One explanation for the rise in disability is something the researchers call diagnostic shift: more kids are getting a name put to their condition than may have in the past. You see, for example, a fast increase in diagnoses of neural or mental health conditions among young children. This could mean more kids with mental limitations, or it could suggest "increased awareness of these conditions and the need for a specific diagnosis to receive services such as early intervention," the researchers write.

Bill Gardner at the Incidental Economist makes a version of this argument using the new Pediatrics data.

"Perhaps the concept of disability is expanding over time," he writes. "That is, maybe the definition is changing, not the children.
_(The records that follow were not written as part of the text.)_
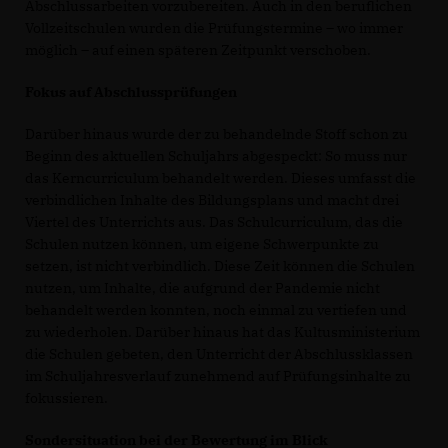
Abschlussarbeiten vorzubereiten. Auch in den beruflichen
Vollzeitschulen wurden die Prüfungstermine – wo immer
möglich – auf einen späteren Zeitpunkt verschoben.
Fokus auf Abschlussprüfungen
Darüber hinaus wurde der zu behandelnde Stoff schon zu
Beginn des aktuellen Schuljahrs abgespeckt: So muss nur
das Kerncurriculum behandelt werden. Dieses umfasst die
verbindlichen Inhalte des Bildungsplans und macht drei
Viertel des Unterrichts aus. Das Schulcurriculum, das die
Schulen nutzen können, um eigene Schwerpunkte zu
setzen, ist nicht verbindlich. Diese Zeit können die Schulen
nutzen, um Inhalte, die aufgrund der Pandemie nicht
behandelt werden konnten, noch einmal zu vertiefen und
zu wiederholen. Darüber hinaus hat das Kultusministerium
die Schulen gebeten, den Unterricht der Abschlussklassen
im Schuljahresverlauf zunehmend auf Prüfungsinhalte zu
fokussieren.
Sondersituation bei der Bewertung im Blick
I think this is likely and even sensible. Physical labor is disappearing and employment increasingly requires sophisticated skills deployed in office settings. A neurological or mental health impairment makes you less able to function in an office and also in the schools designed to prepare you for one."

The idea that diagnoses, rather than disabilities, are increasing could also explain why some of the increase in disability is happening among more affluent populations. Children from higher-income families may have better access to doctors and psychologists who would diagnose their condition in the first place.

There's also some good news in these new figures: while mental disabilities are on the rise, there has also been a 11 percent decline in physical disabilities among children over the past decade. Much of this is concentrated in declines among respiratory diseases, like asthma, which have fallen by nearly a quarter just in the course of 10 years.